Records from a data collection
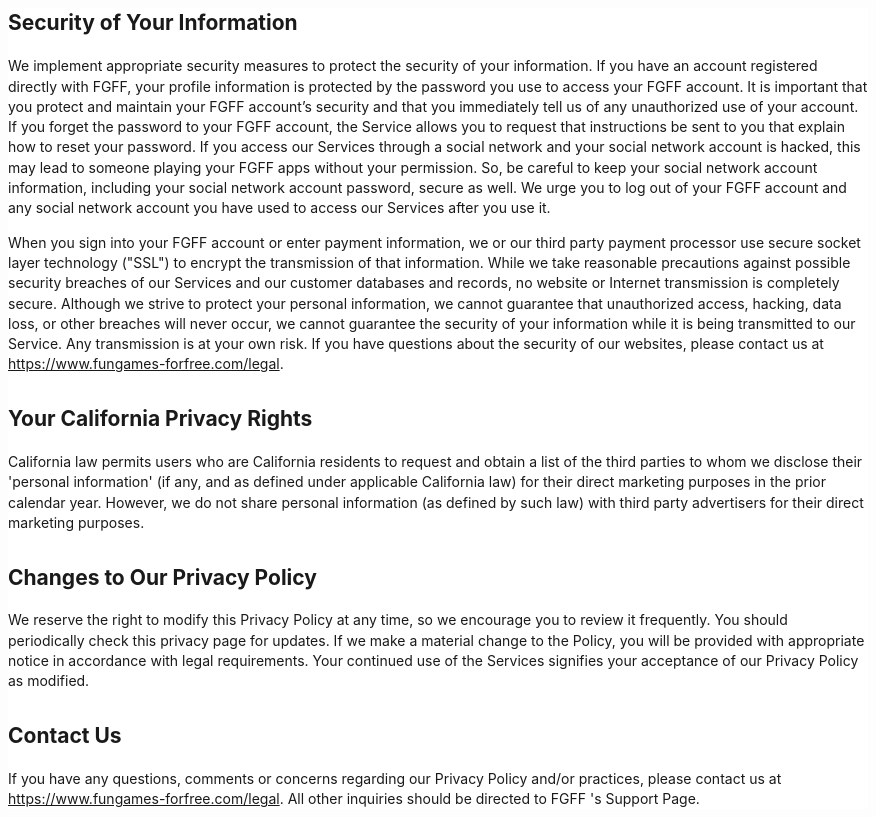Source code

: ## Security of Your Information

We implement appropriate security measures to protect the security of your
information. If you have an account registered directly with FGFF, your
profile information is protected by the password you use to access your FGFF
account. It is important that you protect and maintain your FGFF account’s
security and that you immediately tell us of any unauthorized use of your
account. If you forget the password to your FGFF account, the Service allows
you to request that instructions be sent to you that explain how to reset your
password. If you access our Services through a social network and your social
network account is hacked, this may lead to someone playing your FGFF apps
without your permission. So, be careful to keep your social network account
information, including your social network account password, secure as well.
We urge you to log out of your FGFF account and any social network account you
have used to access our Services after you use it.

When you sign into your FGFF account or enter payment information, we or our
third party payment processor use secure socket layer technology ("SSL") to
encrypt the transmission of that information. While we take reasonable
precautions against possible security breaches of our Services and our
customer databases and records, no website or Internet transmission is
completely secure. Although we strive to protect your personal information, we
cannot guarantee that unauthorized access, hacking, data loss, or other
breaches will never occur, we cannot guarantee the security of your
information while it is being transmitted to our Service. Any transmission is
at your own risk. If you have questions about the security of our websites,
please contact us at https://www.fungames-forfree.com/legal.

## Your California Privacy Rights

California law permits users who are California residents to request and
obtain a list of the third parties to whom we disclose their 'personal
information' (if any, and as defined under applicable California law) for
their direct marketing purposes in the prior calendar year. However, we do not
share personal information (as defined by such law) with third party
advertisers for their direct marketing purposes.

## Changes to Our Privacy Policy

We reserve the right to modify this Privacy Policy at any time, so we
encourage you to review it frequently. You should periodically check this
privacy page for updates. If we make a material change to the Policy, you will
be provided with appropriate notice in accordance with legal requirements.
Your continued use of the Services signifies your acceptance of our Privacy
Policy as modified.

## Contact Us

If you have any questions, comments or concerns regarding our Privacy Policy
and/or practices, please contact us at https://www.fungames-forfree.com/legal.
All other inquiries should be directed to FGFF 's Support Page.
---
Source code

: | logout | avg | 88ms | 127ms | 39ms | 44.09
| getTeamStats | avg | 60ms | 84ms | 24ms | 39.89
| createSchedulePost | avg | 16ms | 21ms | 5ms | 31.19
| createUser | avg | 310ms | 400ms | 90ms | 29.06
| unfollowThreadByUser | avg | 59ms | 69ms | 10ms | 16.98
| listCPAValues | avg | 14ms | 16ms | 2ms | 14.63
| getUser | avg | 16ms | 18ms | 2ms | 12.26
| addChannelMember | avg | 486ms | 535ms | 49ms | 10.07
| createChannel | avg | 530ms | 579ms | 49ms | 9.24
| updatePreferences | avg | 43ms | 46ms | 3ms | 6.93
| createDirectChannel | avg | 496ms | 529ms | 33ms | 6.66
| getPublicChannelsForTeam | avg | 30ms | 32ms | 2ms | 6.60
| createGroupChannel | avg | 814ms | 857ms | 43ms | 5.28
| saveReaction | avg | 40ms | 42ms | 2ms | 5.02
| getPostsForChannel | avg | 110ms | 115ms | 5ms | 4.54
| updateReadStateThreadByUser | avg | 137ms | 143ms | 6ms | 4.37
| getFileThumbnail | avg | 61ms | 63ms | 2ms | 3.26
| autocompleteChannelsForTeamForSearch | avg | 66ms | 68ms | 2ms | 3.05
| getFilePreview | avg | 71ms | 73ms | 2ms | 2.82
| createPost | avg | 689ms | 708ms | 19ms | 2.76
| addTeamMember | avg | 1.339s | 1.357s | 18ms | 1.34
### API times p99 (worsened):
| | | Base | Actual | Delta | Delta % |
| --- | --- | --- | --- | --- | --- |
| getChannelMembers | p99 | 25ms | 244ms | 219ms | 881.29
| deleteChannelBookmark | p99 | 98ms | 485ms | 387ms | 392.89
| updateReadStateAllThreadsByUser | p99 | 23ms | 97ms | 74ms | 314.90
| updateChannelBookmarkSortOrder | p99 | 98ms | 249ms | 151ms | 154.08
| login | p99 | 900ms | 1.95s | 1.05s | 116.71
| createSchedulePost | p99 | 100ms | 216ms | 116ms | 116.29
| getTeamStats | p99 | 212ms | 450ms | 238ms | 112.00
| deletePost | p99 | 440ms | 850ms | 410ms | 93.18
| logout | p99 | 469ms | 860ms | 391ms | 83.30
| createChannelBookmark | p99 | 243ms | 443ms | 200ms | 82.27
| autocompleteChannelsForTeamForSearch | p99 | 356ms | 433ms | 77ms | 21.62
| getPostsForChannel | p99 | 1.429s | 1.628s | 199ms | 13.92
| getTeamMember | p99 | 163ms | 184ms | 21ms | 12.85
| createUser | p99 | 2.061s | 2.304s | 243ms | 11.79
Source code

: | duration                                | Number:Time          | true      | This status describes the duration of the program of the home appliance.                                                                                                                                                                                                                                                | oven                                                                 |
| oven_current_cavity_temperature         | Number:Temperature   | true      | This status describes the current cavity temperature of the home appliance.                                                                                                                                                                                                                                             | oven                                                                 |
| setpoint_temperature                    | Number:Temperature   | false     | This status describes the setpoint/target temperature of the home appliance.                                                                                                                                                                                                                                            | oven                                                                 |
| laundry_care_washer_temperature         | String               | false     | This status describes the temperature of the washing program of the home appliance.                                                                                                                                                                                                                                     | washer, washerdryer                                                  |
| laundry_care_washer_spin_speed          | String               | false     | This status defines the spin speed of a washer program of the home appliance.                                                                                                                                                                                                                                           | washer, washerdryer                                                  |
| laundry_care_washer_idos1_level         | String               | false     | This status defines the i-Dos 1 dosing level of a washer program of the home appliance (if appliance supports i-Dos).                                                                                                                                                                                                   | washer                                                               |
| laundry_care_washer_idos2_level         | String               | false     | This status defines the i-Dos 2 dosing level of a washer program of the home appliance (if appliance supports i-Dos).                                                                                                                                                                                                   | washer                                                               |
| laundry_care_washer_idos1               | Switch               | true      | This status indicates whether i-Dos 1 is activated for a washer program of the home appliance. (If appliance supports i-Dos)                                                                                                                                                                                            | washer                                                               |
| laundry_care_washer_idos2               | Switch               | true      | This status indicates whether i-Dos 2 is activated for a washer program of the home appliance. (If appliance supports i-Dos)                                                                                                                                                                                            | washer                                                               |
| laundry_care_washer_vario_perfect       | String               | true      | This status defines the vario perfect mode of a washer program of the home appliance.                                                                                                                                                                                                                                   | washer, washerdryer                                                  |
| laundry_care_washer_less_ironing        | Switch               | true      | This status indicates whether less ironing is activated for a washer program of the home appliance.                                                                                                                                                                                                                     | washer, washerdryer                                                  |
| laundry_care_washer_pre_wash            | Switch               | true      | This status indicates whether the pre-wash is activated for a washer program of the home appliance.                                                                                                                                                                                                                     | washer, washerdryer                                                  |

Problem description ::
Answer with one number only: how many lines above contain the word "legal".

Reply to the task ::
3